Before you renew your health insurance, ask your broker these 5 questions
1 - I would like switch my cover without compromise, what can I do?
A good broker will try and find you the best deals without compromising on cover. However depending on medical history it may be that he or she tells you upfront what you could expect when switching your cover. Sometimes you may not be able to switch, and that is normally based on your personal medical history.
Heart, cancer and psychiatric treatment may often be a problem, however if you've seen the doctor or consultant in the last year your broker should be able to guide you easily. There are some great insurance companies out there like The Exeter who offer a two year waiting period on pre-existing conditions that are not heart, cancer, stroke, diabetes or joint replacement related. Be careful before making the switch.
2 - I do not want my premium to increase like it has this year, what should I do?
Depending on your claims in the past, there are options to move you to alternative companies such as Friendly societies or mutually funded health insurers. Mutually funded companies spread the risk across the society as a whole, and do not penalise you directly. This in turn keeps premiums at bay, but they can rise if the society has a bad year, they will also go up with the normal insurance premium tax, inflation and age. Examples of well-known mutual companies are The Exeter, WPA and CS Healthcare. There some commercial companies that do not operate with a no-claims discount or a claims rating cap, and can also be beneficial when choosing an insurer.
3 - My friend is on a group scheme, if I join the group scheme will that make my premiums cheaper?
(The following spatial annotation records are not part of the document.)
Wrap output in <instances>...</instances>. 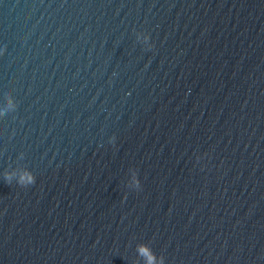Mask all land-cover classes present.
I'll use <instances>...</instances> for the list:
<instances>
[{
  "label": "water",
  "instance_id": "1",
  "mask_svg": "<svg viewBox=\"0 0 264 264\" xmlns=\"http://www.w3.org/2000/svg\"><path fill=\"white\" fill-rule=\"evenodd\" d=\"M140 245L264 264V0H0V264Z\"/></svg>",
  "mask_w": 264,
  "mask_h": 264
},
{
  "label": "clouds",
  "instance_id": "2",
  "mask_svg": "<svg viewBox=\"0 0 264 264\" xmlns=\"http://www.w3.org/2000/svg\"><path fill=\"white\" fill-rule=\"evenodd\" d=\"M9 105H11V100L9 101ZM6 179L9 181L11 180V176H7ZM26 180L28 185H34L36 183V177H34L32 174H26V177H22L21 182ZM137 186H139V182L137 181ZM140 257L144 259L145 264H164L163 257L157 259L155 254L152 252V250L146 246V245H140L137 249Z\"/></svg>",
  "mask_w": 264,
  "mask_h": 264
}]
</instances>
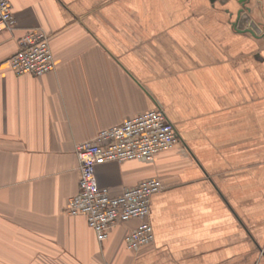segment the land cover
I'll return each mask as SVG.
<instances>
[{
    "label": "crops",
    "instance_id": "crops-1",
    "mask_svg": "<svg viewBox=\"0 0 264 264\" xmlns=\"http://www.w3.org/2000/svg\"><path fill=\"white\" fill-rule=\"evenodd\" d=\"M0 33V264H264V32L237 27L264 0H9ZM31 30L50 37L55 70L16 76L7 60ZM161 109L178 142L151 163L101 165L112 194L151 178L154 240L103 243L66 212L79 191L75 148Z\"/></svg>",
    "mask_w": 264,
    "mask_h": 264
},
{
    "label": "built area",
    "instance_id": "built-area-1",
    "mask_svg": "<svg viewBox=\"0 0 264 264\" xmlns=\"http://www.w3.org/2000/svg\"><path fill=\"white\" fill-rule=\"evenodd\" d=\"M16 19L9 0H0V33L13 32ZM18 50L8 60L10 71L16 76L29 74L42 77L55 70L50 37L41 30L25 33ZM178 142L174 126L161 109L146 111L121 124L101 130L94 138L78 143L75 148L80 162L78 193L68 200L66 212L84 217L103 243L113 228L130 220L139 224L125 238L127 250L138 252L154 240L150 223V205L154 194L162 191L160 179L151 178L139 185L112 194L101 187L96 170L111 162L136 160L151 163L159 152L172 149Z\"/></svg>",
    "mask_w": 264,
    "mask_h": 264
},
{
    "label": "water",
    "instance_id": "water-1",
    "mask_svg": "<svg viewBox=\"0 0 264 264\" xmlns=\"http://www.w3.org/2000/svg\"><path fill=\"white\" fill-rule=\"evenodd\" d=\"M237 19V27L239 29H247L248 31L259 37L263 35L264 26L252 17L250 8L246 7L245 5H242L239 10Z\"/></svg>",
    "mask_w": 264,
    "mask_h": 264
}]
</instances>
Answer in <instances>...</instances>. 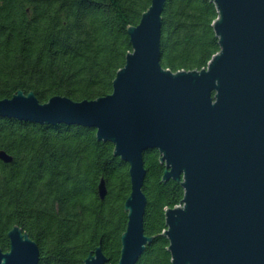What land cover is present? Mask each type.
<instances>
[{
	"label": "water",
	"instance_id": "water-1",
	"mask_svg": "<svg viewBox=\"0 0 264 264\" xmlns=\"http://www.w3.org/2000/svg\"><path fill=\"white\" fill-rule=\"evenodd\" d=\"M219 51L201 69L172 71L160 62L166 0H151L126 25L131 51L111 92L93 99L53 95L40 102L21 89L0 99V117L95 129L128 164L127 222L116 264H136L152 237L144 233L143 152L155 148L160 180L183 197L163 207L171 264H264V0H209ZM0 160L13 156L0 149ZM98 195L107 193L103 178ZM0 264H38L39 247L19 226L7 232ZM97 245L82 264H109Z\"/></svg>",
	"mask_w": 264,
	"mask_h": 264
},
{
	"label": "trees",
	"instance_id": "trees-1",
	"mask_svg": "<svg viewBox=\"0 0 264 264\" xmlns=\"http://www.w3.org/2000/svg\"><path fill=\"white\" fill-rule=\"evenodd\" d=\"M151 0H0V99L21 89L40 102L59 94L93 99L112 90L136 25ZM209 0H166L160 38L163 67L201 69L219 51ZM0 247L9 248L14 225L36 241L38 264H82L97 245L116 264L130 193L128 164L113 156L95 129L0 117ZM155 148L143 152L147 198L144 233L152 237L136 264H171L163 207L183 197L175 180L161 181ZM103 178L107 193L100 199ZM180 204V203H179ZM90 251V252H89Z\"/></svg>",
	"mask_w": 264,
	"mask_h": 264
}]
</instances>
This is a common misconception; no broker should be encouraging you to join a group scheme unless you work for the company or are professionally associated, by that we mean that you are officially on the companies books. By pretending that you work for the company when you do not is not allowed, as the insurance company is taking your word for it and this could be deemed as fraudulent. You run the risk of having future claims declined.
4 - Will my cover be like for like if I change insurance companies?
Cover can differ from one insurer to another; however the most important areas to look at are outpatient cover, cancer cover, hospital lists and your underwriting, make sure these are the same or in some cases better. Most of our clients want an easy claims process, and therefore you need to make sure that you have been underwritten on the same basis as before, unless you are happy to reduce your premium and compromise on these areas. A good broker will really try and match all of the benefits.
5 - I have never heard of the company you are promoting? How can I trust them?
As a broker we have our reputation to uphold. If you are truly uncertain about a specific company or the deal looks too good to be true, then you can find out more information about who the underwriters or reinsurers are. This will give you further peace of mind on who you may be insured with and what you can expect when it comes to making a claim. A good place to start is the independent Which report, which often does surveys on various health insurer and helps guide clients.
Other common questions include
What are the exclusions?
What level of cover is right, considering my circumstances?
Is there a compulsory or voluntary excess?
Does this policy build up a no-claims discount?
Should I go for a moratorium, a fully-underwritten policy or switch my cover?
Have you checked the whole of the market before recommending this to me?
We trust that this information has been of value to you.